Since the country of Indonesia is so different from what American culture may be like, it may sometimes be hard to relate and communicate with the people there. For example, there is a stereotype that most people believe that everyone living in Indonesia is a conservative Muslim, as stated by Lexi’s uncle, John Liles, who currently lives there. This stereotype may leave American’s distant from the culture, and not wanting to interact with the people residing there as there is such a negative view of what the Muslim people are like. When in reality, “Most locals will walk around wearing jeans and a t-shirt,” (Putri, 2017) while still being practicing Muslims. This negative view of a culture is another example of ethnocentrism, as many people are bias towards their own culture, and ignorant to how the rest of the world is, and the cultures that they have. Mass media provides another outlook on how different stereotypes affect communication interculturally.
An article in The Jakarta Post recounted the events that happened on September 28, when a tsunami and an earthquake struck the island of Sulawesi in Indonesia. “On Wednesday, the Palu Meteorological Agency in Central Sulawesi said the region had been rocked by 30 earthquakes daily over the last four months,” (Heriyanto, 2018). When asked why the Indonesian community stayed, John Liles said that many factors come into play, such as finances and transportation that many people do not have. The stereotypes placed upon the Indonesian community are detrimental, and inhibit other countries from trying to understand their culture and backgrounds.
In conclusion, there are many factors that come into play when discussing intercultural communication. The country of Indonesia is often seen in a negative light, as negative stereotypes hinder other cultures from trying to understand them. United States media paints Islam in a negative light, causing Americans to be afraid of them, instead of showing the positives of the religion and how small the percentage is of radical Islamists. Intercultural communication can be enhanced by multiple factors including stereotyping vs. ethnocentrism, mass-media representation, personal connections through communication, and value dimensions and their meanings.
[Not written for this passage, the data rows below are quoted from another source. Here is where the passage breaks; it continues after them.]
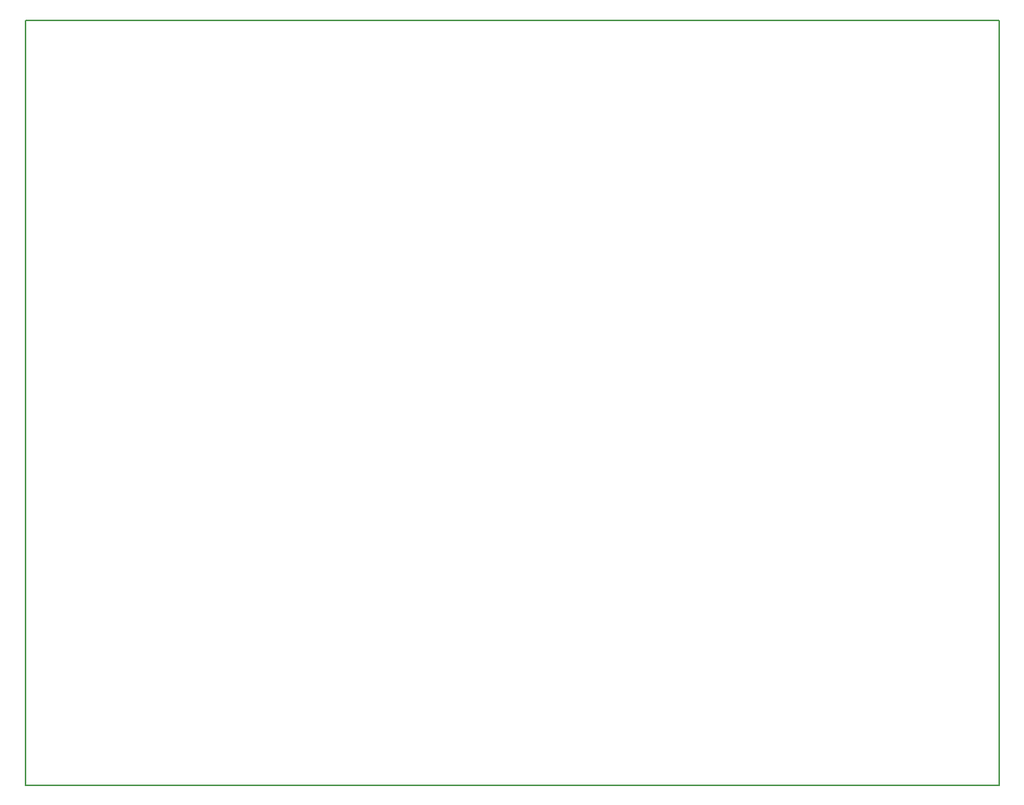
<source format=gbr>
G04 #@! TF.GenerationSoftware,KiCad,Pcbnew,5.0.0+dfsg1-2*
G04 #@! TF.CreationDate,2019-05-20T14:59:26+02:00*
G04 #@! TF.ProjectId,BLOBCNC_FEEDER,424C4F42434E435F4645454445522E6B,rev?*
G04 #@! TF.SameCoordinates,PXb2a5a48PY2284ab8*
G04 #@! TF.FileFunction,Profile,NP*
%FSLAX46Y46*%
G04 Gerber Fmt 4.6, Leading zero omitted, Abs format (unit mm)*
G04 Created by KiCad (PCBNEW 5.0.0+dfsg1-2) date Mon May 20 14:59:26 2019*
%MOMM*%
%LPD*%
G01*
G04 APERTURE LIST*
%ADD10C,0.200000*%
G04 APERTURE END LIST*
D10*
X-113030000Y0D02*
X-112395000Y0D01*
X-113030000Y-88900000D02*
X-113030000Y0D01*
X0Y-88900000D02*
X-113030000Y-88900000D01*
X0Y0D02*
X0Y-88900000D01*
X-112395000Y0D02*
X0Y0D01*
M02*

</source>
If one were to consider and respect the differences between cultures and try to see things from their perspective, the world would be a much happier place, and miscommunication would not be such a prevalent issue in society. Communication can always be improved, it is our job to be self-aware and constantly push ourselves to be more progressive and understanding of other’s beliefs and religions. Although one may not agree with another’s culture, it is not one’s place to judge or decide what is right and wrong, all we can do is a try to understand where they’re coming from.